[Named joint coordinates]
= = = = = = =
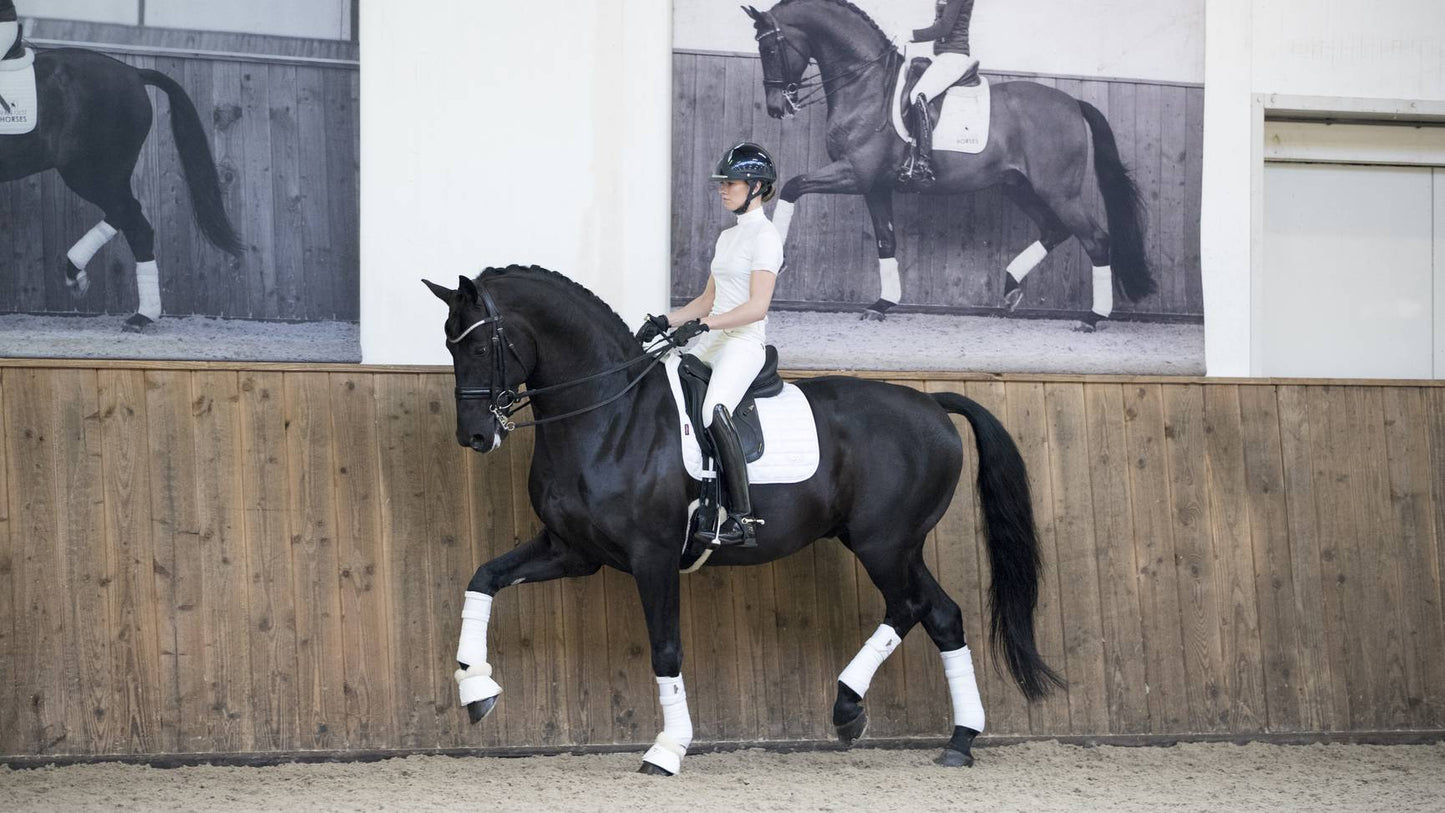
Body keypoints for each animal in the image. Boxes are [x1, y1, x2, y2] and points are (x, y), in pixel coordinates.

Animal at [0, 46, 239, 327]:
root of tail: (134, 73)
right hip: (102, 175)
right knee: (129, 215)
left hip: (90, 172)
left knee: (132, 219)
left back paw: (132, 310)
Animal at [421, 265, 1057, 774]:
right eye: (449, 346)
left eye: (478, 348)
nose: (474, 436)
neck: (610, 415)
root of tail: (932, 403)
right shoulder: (570, 552)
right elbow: (483, 578)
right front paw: (476, 687)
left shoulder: (652, 557)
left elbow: (666, 649)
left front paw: (668, 750)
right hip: (898, 545)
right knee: (943, 616)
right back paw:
= = = = = = =
Without the pictures, give the entries above back exactly.

• [Written solution]:
Body keypoints for each animal in the image. Boxes are [x1, y1, x2, y2] and points are (x, y), in pixel coordinates.

Animal at [0, 46, 239, 327]:
root of tail: (134, 73)
right hip: (102, 175)
right knee: (129, 215)
left hip: (90, 172)
left knee: (132, 219)
left back paw: (132, 310)
Animal at [421, 265, 1057, 774]:
right eye: (449, 346)
left eye: (478, 348)
nose: (474, 436)
neck: (610, 415)
root of tail: (932, 403)
right shoulder: (570, 552)
right elbow: (483, 578)
right front paw: (476, 687)
left shoulder: (652, 557)
left elbow: (666, 649)
left front paw: (668, 750)
right hip: (898, 545)
right knee: (943, 616)
right back paw:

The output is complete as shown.